**QUÉ DEBE HACER:** Retome el texto sobre la biodiversidad latinoamericana y el informe del IPBES, y continúelo a partir de su última oración.

**PASAJE PARA REVISIÓN:**
______________________________
La situación más grave, dice Flores, es que “no se ha logrado empatar el uso de la biodiversidad con el bienestar social. Con los esquemas económicos, tecnológicos y productivos que existen, no se ha logrado que se resuelvan la pobreza y la inequidad. Aunque la CEPAL (Comisión Económica para América Latina y el Caribe) reconoce que en general se han reducido”. Destacan México y Honduras como los únicos países donde no se ha registrado una reducción real de la pobreza.
Flores explica por qué, a pesar de la reducción no se ha podido ni se podrá resolver la disparidad con los esquemas actuales: “Una buena parte de la población rural, que sigue siendo pobre y marginada, es la que mantiene los bosques que nos dan los servicios ecosistémicos de los que disfrutamos el resto. En especial, satisfacen las grandes demandas de agua, comida y energía de las ciudades. Las comunidades no ven retribuidas las actividades de conservación y el manejo que están haciendo para que las ciudades puedan disfrutar”.
Pero existe una situación incluso más urgente. Es el hecho de la biodiversidad acuática está “cinco veces más amenazada que la terrestre”.
“Muchas de las especies animales de agua dulce están arrinconadas o, en muchos lugares ya se extinguieron. En Pátzcuaro ya no hay pescado blanco. En la zona tarahumara, las truchas nativas están en uno o dos kilómetros de río nada más. Esas poblaciones ya no son viables”. Flores pone ejemplos mexicanos, aunque este fenómeno es común en muchas regiones de Latinoamérica. Las algas y las plantas son también importantes y no están en mejor estado que los animales.
Flores explica que existe una gran ignorancia en la forma como usamos los ríos, para tomar el agua o para usarlos de vertederos. Sea que estén abiertos o entubados, como sucede en muchas ciudades, “se nos olvida que no son solo caudales de agua, son ecosistemas”.
Las soluciones, por concordia y transversalidad
“Son problemas complejos y por lo tanto las soluciones van a ser complejas”, dice Zaccagnini. Pero que sean complejas no implica que sean imposibles, solo que “tienen que ser planteadas transversalmente”, y en el informe del IPBES está planteado el camino para llegar a ellas.
Pero la información no va a ser útil ni la se podrán plantear soluciones, si solo la toma, por ejemplo, el ministerio de medio ambiente de cada país.
“Queremos que se entienda que sin un ambiente saludable el productor agropecuario, por ejemplo, no va a poder tener ganado ni cosechas y entonces todos perdemos”.
______________________________
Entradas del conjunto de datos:
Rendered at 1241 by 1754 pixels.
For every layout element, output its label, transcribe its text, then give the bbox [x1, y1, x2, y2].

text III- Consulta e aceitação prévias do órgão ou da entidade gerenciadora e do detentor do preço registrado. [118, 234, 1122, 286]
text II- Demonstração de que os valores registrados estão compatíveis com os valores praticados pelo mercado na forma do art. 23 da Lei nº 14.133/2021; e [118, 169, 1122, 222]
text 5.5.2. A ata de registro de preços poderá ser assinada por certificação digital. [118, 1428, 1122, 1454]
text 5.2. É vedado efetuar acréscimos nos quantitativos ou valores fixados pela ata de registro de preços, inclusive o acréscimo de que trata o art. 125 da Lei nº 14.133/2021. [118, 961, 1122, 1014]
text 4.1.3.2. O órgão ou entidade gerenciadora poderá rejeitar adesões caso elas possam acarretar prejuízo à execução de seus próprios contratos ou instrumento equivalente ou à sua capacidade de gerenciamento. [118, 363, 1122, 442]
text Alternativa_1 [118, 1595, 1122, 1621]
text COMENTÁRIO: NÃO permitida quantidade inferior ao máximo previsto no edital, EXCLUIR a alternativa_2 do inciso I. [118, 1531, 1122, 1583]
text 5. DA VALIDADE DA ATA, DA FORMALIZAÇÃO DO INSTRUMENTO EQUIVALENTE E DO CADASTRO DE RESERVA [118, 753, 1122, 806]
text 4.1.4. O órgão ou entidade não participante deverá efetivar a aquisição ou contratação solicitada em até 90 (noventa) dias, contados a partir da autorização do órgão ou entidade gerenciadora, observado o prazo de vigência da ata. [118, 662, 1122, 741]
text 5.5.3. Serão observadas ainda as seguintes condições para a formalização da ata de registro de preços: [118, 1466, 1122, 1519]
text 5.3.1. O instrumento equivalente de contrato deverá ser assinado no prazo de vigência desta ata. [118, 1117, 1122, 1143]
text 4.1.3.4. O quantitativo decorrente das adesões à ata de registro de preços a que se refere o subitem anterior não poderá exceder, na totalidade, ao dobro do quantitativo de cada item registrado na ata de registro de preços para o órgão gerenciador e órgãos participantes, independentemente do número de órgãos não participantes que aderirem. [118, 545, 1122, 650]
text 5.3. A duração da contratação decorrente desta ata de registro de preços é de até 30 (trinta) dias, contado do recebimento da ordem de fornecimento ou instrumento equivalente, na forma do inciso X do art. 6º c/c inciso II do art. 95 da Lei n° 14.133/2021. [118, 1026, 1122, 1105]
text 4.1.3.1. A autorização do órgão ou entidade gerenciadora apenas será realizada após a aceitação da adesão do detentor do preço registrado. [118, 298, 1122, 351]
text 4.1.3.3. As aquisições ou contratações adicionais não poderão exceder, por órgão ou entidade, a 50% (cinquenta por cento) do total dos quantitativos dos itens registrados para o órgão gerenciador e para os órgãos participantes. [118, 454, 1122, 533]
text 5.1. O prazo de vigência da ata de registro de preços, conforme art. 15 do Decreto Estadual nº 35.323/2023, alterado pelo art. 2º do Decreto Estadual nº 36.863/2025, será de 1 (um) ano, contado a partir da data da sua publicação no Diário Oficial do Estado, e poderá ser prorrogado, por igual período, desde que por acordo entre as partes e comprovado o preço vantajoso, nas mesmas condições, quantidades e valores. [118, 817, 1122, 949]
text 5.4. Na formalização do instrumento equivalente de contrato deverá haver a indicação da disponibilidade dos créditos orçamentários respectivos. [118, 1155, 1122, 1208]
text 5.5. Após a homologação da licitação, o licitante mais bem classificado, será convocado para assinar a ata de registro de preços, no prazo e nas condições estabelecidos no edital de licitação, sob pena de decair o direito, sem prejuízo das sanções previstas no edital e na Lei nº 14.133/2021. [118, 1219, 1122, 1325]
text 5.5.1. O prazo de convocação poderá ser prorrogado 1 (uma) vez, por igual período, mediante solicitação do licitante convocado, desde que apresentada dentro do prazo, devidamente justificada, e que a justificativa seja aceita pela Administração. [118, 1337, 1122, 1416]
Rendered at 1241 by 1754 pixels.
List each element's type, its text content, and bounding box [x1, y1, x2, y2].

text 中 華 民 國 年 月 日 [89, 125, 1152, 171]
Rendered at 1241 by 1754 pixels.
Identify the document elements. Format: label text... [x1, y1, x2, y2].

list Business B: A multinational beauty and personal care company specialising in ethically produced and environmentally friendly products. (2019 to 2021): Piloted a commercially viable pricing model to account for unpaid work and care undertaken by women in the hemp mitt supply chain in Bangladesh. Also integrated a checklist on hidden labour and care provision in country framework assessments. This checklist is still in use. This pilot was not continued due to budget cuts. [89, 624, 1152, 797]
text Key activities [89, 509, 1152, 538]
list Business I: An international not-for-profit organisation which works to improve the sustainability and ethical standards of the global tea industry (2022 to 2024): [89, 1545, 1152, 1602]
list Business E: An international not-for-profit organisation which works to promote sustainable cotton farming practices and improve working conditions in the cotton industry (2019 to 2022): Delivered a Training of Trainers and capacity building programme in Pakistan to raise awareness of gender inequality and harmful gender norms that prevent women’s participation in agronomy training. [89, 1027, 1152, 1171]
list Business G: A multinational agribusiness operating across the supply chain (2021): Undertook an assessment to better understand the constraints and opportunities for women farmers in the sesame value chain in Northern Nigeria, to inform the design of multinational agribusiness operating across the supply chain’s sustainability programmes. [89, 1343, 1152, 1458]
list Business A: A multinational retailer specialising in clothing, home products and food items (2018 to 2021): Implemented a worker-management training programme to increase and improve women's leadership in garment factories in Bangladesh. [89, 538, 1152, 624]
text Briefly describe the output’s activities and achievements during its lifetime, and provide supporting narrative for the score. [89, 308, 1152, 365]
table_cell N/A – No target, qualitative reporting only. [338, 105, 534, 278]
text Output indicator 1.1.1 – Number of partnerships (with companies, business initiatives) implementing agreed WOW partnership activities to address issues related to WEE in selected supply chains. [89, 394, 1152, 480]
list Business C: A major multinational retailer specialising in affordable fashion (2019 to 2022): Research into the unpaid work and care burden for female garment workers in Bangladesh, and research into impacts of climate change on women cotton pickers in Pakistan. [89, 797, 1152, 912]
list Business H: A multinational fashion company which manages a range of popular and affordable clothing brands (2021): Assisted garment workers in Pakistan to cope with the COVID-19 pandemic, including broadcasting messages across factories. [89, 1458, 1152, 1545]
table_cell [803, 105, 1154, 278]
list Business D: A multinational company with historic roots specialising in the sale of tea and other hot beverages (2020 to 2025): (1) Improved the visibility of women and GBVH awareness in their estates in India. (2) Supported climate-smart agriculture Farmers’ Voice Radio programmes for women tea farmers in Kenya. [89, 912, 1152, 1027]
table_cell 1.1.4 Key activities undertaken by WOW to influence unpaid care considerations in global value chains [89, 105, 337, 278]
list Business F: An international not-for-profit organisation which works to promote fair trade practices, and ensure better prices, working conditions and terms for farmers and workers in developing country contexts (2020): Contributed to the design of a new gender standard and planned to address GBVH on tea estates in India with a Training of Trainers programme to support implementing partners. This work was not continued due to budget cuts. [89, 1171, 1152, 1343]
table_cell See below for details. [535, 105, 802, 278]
______________________________
**PROBLEMA RESUELTO:**
No es amenaza, aunque sí advertencia, y no se trata de hacer pleitos, explica Zaccagnini. “No estamos diciéndole al sector agropecuario miren que lo que ustedes están haciendo, están causando esta serie de problemas. No. Estamos planteando los problemas hacia la búsqueda de soluciones, porque la sociedad no se puede mantener si no tiene producción de alimentos, energía o medicinas. Estamos buscando que estos sectores puedan seguir produciendo ahora y a futuro. Nuestra mirada no es la del conservacionismo extremo, nuestra mirada se pone en el lugar de desarrollo sostenible”.
Valeria Towns ofrece una aproximación similar pero distinta:
“Exagerando quizá un poco, creo que así como todas las empresas tienen un contador tendrían que tener alguien que sepa de manejo de recursos, de residuos, de sustentabilidad, de ahorro de energía”.
Y añade que estos perfiles no están en el imaginario de las empresas ni del mismo gobierno, fuera de algunas instituciones. En las Secretarías de Economía y Turismo, por ejemplo, no hay suficientes ecólogos, “entonces se toman decisiones económicas sin una visión de sustentabilidad”.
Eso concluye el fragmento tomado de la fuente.